BARELY a day passes without a Coalition announcement of more reviews and cuts to come in the drive to destroy what’s left of the public sector and the welfare state in the name of cutting the budget deficit. While “fairness”, whatever that’s supposed to mean, is the watchword of the Tory/Liberal Democrat coalition as it prepares its austerity programme there’s nothing remotely equitable about the Cameron government’s plans to slash public spending, along with the jobs and services it provides and scapegoat the poorest and economically weakest in society to justify it.

This week’s targets are students who face higher tuition fees along with the disabled and those suffering from long-term illnesses whose benefits are under attack. Benefit claimants are in the firing line because it’s so easy for the bourgeois media to scapegoat them as “work-shy” and “scroungers” while telling students that higher education is a passport to high income and therefore they should be eternally grateful for their degrees and be prepared to pay an even higher price to get them.

Means-testing, extending the retirement age and cutting benefits will bring stress and misery to hundreds of thousands. Millions more will be hit when the health and education budgets are slashed.

Though Cameron’s people will tell us that these draconian measures are “fair”, necessary and unavoidable they are nothing of the kind. They go far beyond the cuts planned by the last Labour government and they’re motivated as much by the need to ensure that working people carry the entire burden of the slump and by Tory dogma that has always been opposed, even in the good times, to public spending and state welfare.

TUC Conference last month voted almost unanimously to defend public services with a mass campaign of demonstrations and co-ordinated strike action. At Labour Party conference the new leader, Ed Miliband, pledged to fight some, but not all the cuts, though it was clear that there was considerable support for the unions’ position amongst rank-and-file delegates.

Miliband’s fight against to the cuts will be confined to parliamentary opposition and calls for a Labour victory at the next general election while the TUC as a whole is unlikely to go beyond organising mass protests in the struggle.

Miliband and his supporters can afford to wait five years for the next election. Working people can’t. Greek workers paved the way in the fight against the ruling class offensive across the European Union. Now millions of working people in Spain, France and Belgium are rallying behind union campaigns, protests and general strikes against the attacks on jobs and living standards.

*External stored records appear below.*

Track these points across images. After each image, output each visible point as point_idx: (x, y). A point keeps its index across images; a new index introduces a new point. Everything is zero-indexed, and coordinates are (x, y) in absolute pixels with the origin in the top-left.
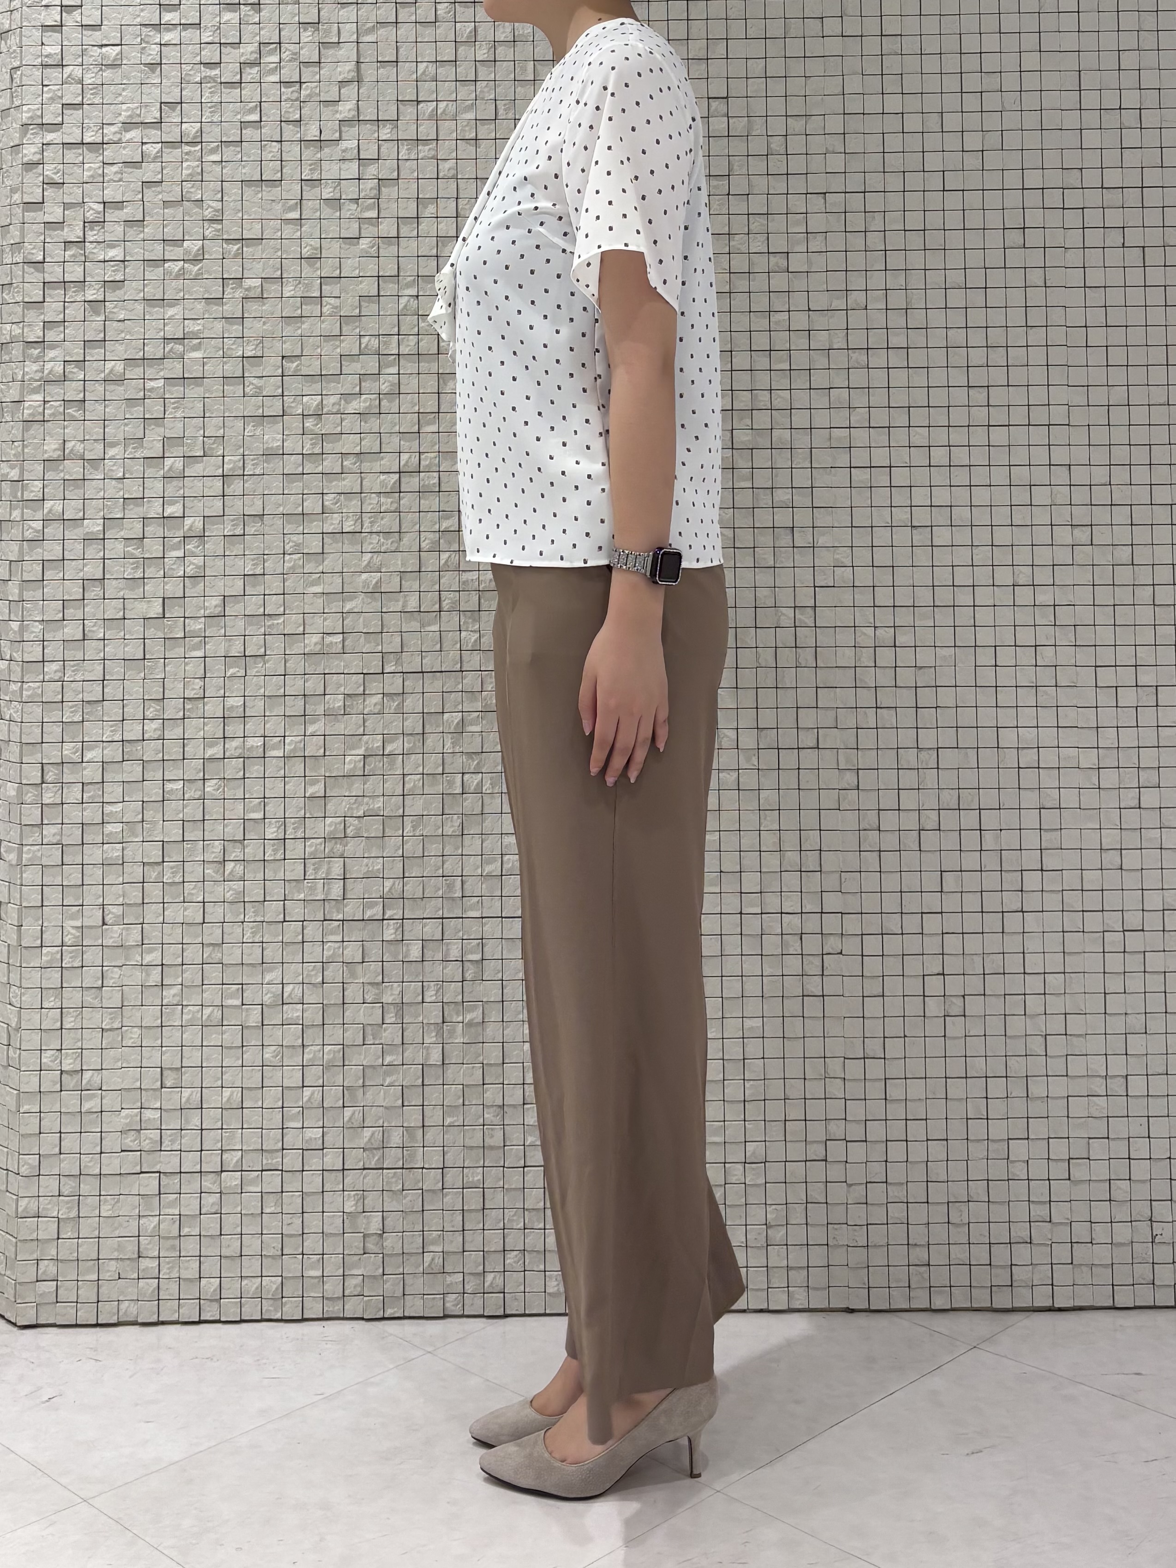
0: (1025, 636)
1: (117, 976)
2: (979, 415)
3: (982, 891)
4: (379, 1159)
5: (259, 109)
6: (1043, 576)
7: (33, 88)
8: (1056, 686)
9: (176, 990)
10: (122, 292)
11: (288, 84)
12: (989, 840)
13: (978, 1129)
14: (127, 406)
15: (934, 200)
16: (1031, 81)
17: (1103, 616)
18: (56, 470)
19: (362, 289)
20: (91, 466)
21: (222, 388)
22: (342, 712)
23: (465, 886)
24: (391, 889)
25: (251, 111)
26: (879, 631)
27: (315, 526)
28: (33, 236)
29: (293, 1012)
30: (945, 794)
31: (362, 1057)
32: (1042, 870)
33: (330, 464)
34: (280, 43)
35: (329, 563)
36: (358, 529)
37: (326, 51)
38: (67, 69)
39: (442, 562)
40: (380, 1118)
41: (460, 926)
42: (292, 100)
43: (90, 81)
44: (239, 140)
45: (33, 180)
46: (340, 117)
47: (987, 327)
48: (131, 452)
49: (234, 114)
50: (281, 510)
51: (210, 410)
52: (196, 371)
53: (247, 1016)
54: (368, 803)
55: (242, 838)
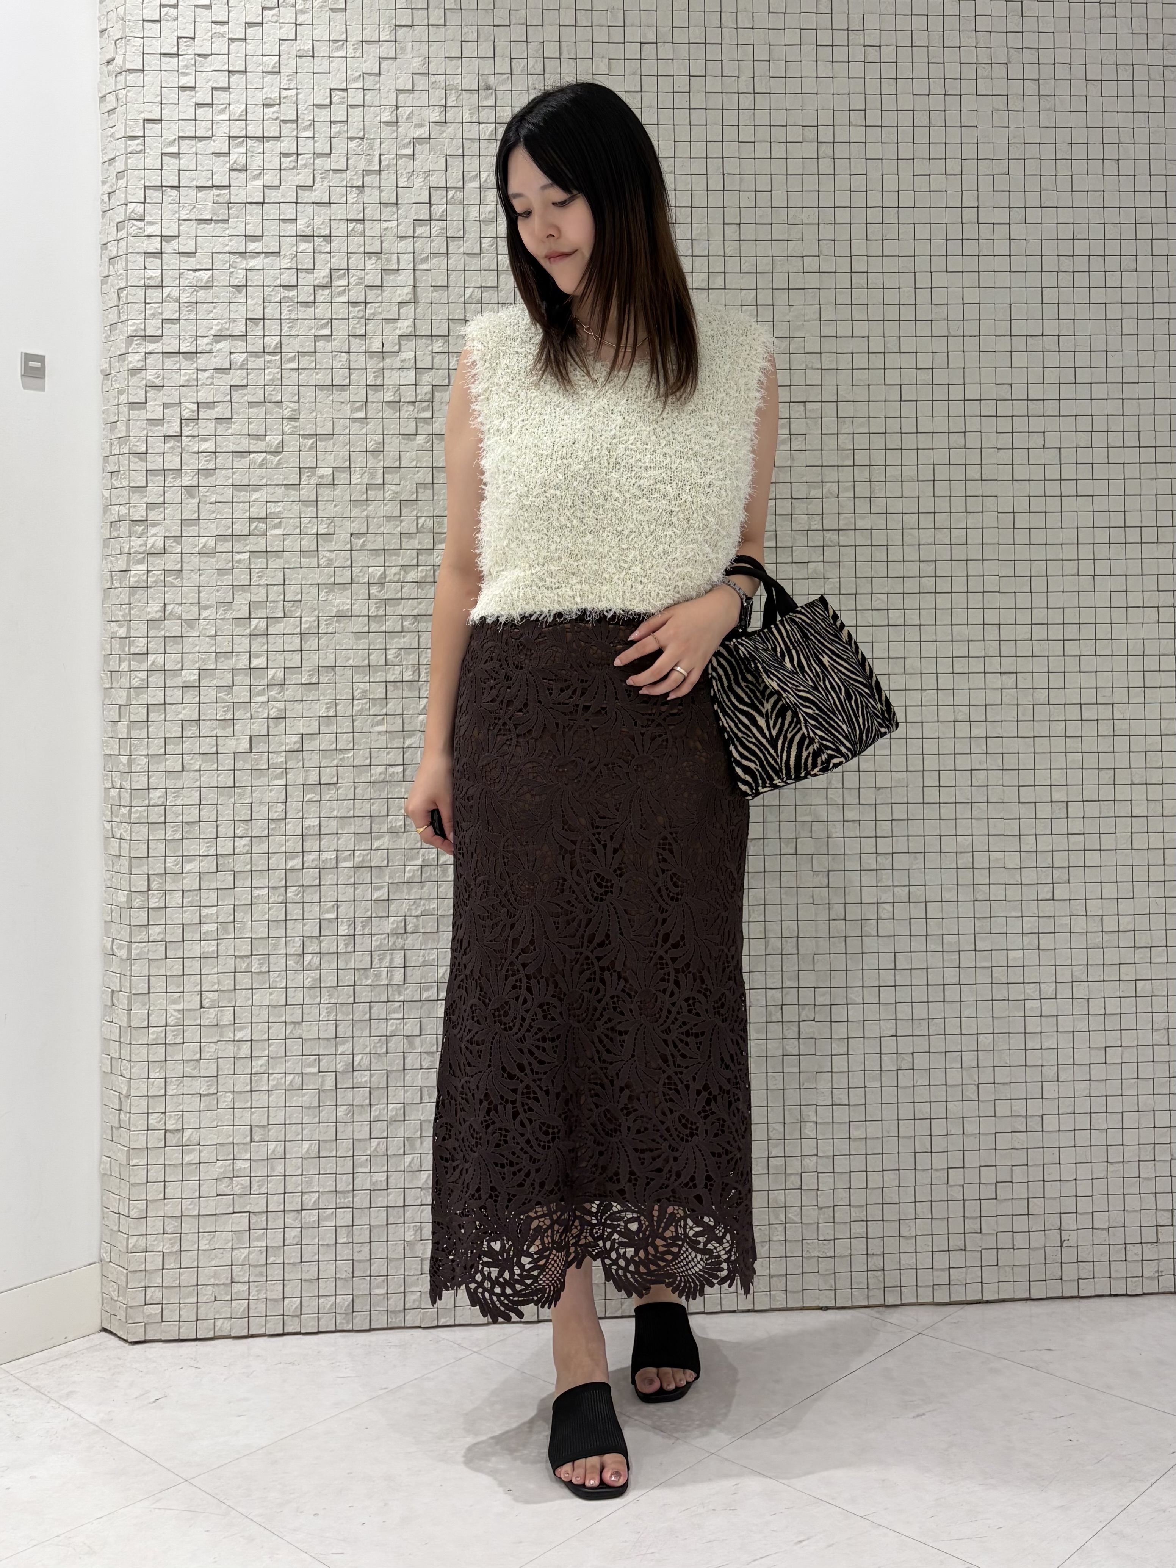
1: (213, 1050)
2: (928, 584)
3: (927, 969)
5: (330, 325)
6: (977, 714)
7: (136, 306)
8: (987, 802)
9: (263, 1061)
10: (213, 478)
11: (355, 304)
12: (933, 927)
13: (923, 1161)
14: (218, 575)
15: (893, 409)
16: (971, 312)
17: (1025, 746)
18: (158, 628)
19: (419, 478)
20: (189, 626)
21: (300, 560)
22: (402, 830)
25: (324, 326)
27: (380, 676)
28: (138, 431)
29: (363, 1078)
30: (897, 890)
31: (419, 1113)
32: (975, 950)
33: (391, 624)
34: (348, 270)
35: (393, 706)
36: (416, 678)
37: (387, 276)
38: (166, 291)
42: (358, 318)
43: (185, 300)
44: (313, 350)
45: (137, 383)
46: (399, 332)
47: (934, 513)
48: (222, 614)
49: (308, 329)
50: (350, 662)
51: (289, 579)
52: (278, 545)
53: (323, 1082)
54: (424, 905)
55: (318, 935)
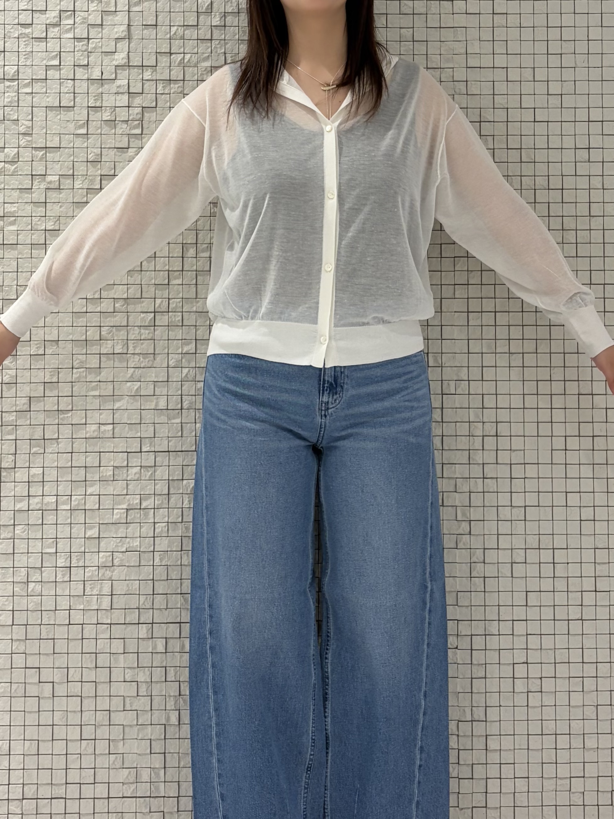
0: (586, 430)
3: (554, 606)
4: (134, 790)
5: (59, 57)
8: (607, 464)
11: (80, 39)
12: (560, 571)
13: (549, 770)
15: (528, 129)
21: (30, 251)
22: (112, 479)
24: (144, 602)
25: (54, 58)
26: (486, 425)
27: (95, 349)
29: (75, 688)
30: (529, 538)
31: (123, 719)
32: (596, 591)
33: (106, 306)
34: (74, 11)
35: (104, 375)
36: (125, 351)
37: (106, 17)
40: (134, 762)
42: (82, 51)
44: (45, 78)
46: (115, 63)
47: (563, 216)
49: (40, 59)
50: (70, 337)
51: (21, 267)
52: (13, 239)
53: (43, 690)
54: (129, 543)
55: (40, 566)
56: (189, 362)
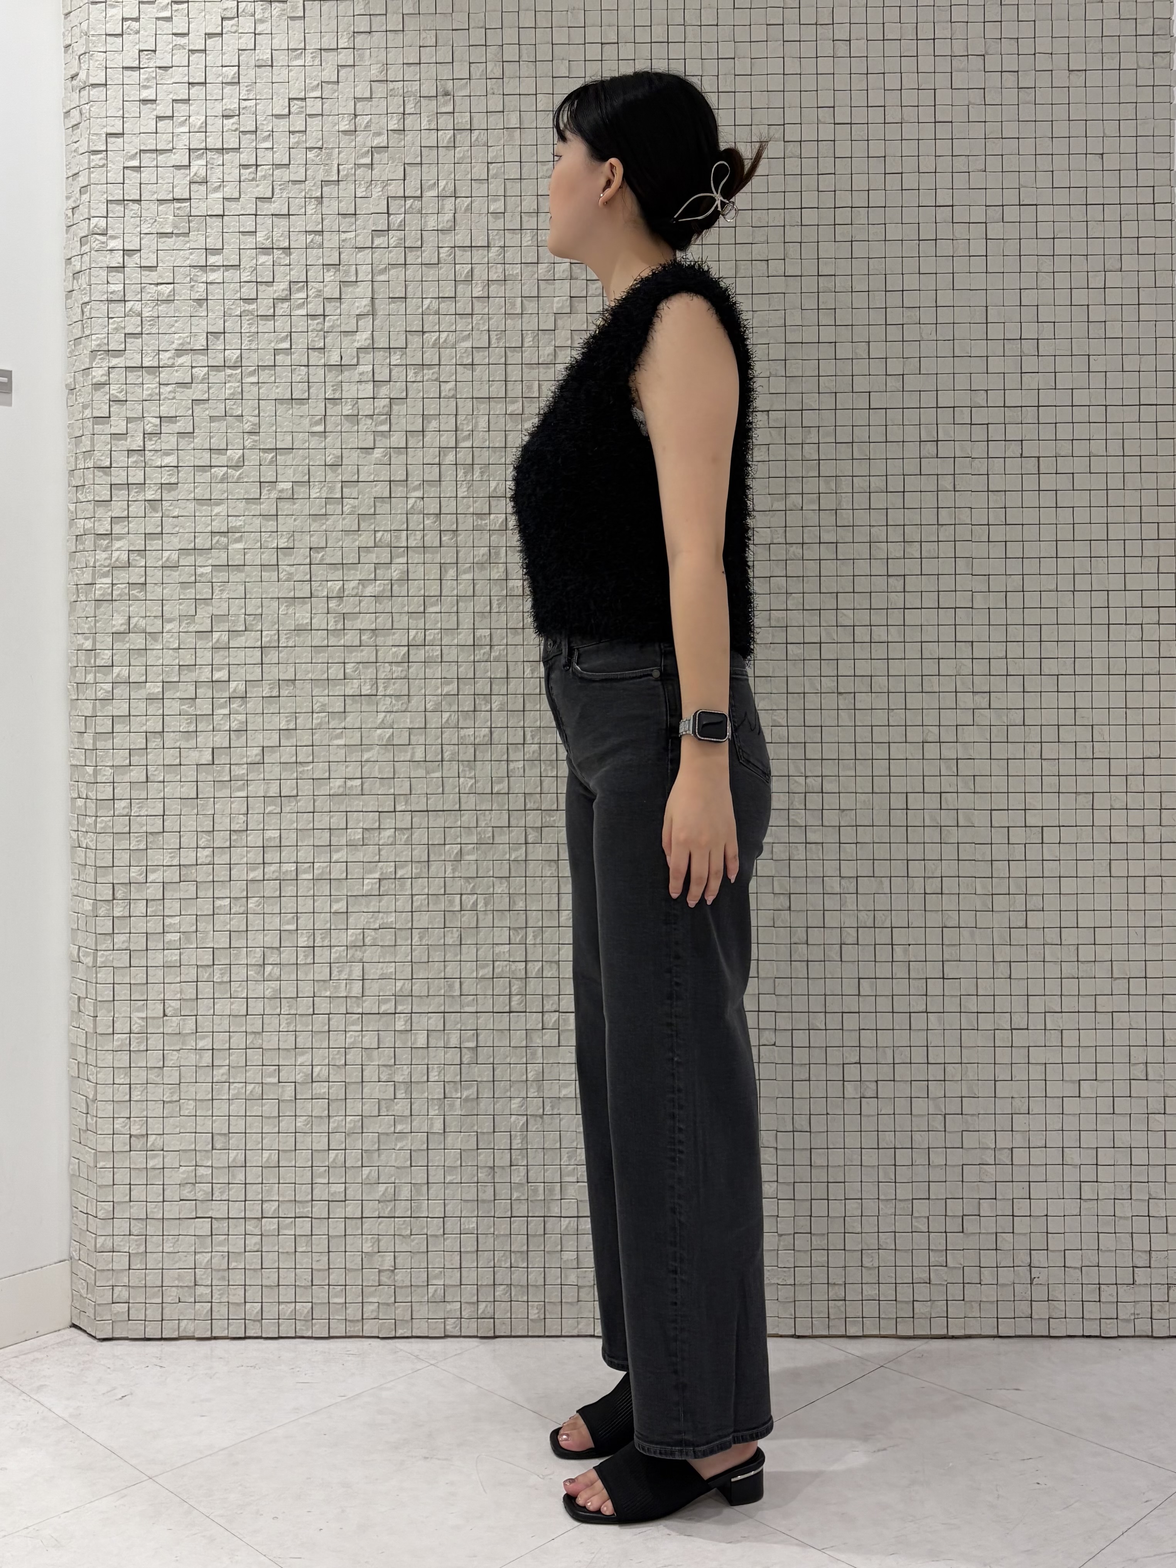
0: (932, 785)
1: (175, 1058)
2: (897, 600)
3: (893, 995)
4: (391, 1209)
5: (289, 338)
6: (948, 735)
7: (100, 320)
8: (958, 826)
9: (224, 1070)
10: (176, 492)
11: (314, 316)
12: (900, 954)
13: (887, 1191)
14: (181, 588)
15: (861, 417)
16: (945, 315)
17: (998, 768)
18: (123, 641)
19: (376, 492)
20: (152, 638)
21: (260, 574)
22: (361, 843)
23: (463, 987)
24: (401, 988)
25: (283, 340)
26: (808, 780)
27: (339, 690)
28: (102, 445)
29: (321, 1089)
30: (862, 915)
31: (377, 1126)
32: (943, 978)
33: (350, 638)
34: (307, 282)
35: (351, 720)
36: (374, 692)
37: (346, 288)
38: (129, 305)
39: (444, 721)
40: (392, 1176)
41: (458, 1019)
42: (317, 331)
43: (147, 315)
44: (273, 364)
45: (101, 397)
46: (357, 345)
47: (904, 525)
48: (185, 627)
49: (267, 343)
50: (310, 676)
51: (250, 592)
52: (239, 559)
53: (283, 1091)
54: (382, 918)
55: (278, 945)
56: (450, 705)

Some union leaders, including those who claim to be on the left of the movement, are fearful of challenging the Tory labour laws that were used to vicious effect to hamstring the NUM during the miners’ strike in the early 1980s.

The Tories are already thinking of bringing in new anti-union legislation and there’s no doubt that the Cameron Government won’t hesitate to use its entire legal arsenal against any union call for solidarity strike action against the cuts. Whether they win is another matter.

The first step is to build a mass campaign to unite millions of working people behind the union efforts to defend public services and, while there’s no guarantee that mass industrial action can reverse the cuts or bring down the Coalition, one thing is certain.

If there’s no mass fight-back then everything the Tories intend to implement will come to pass.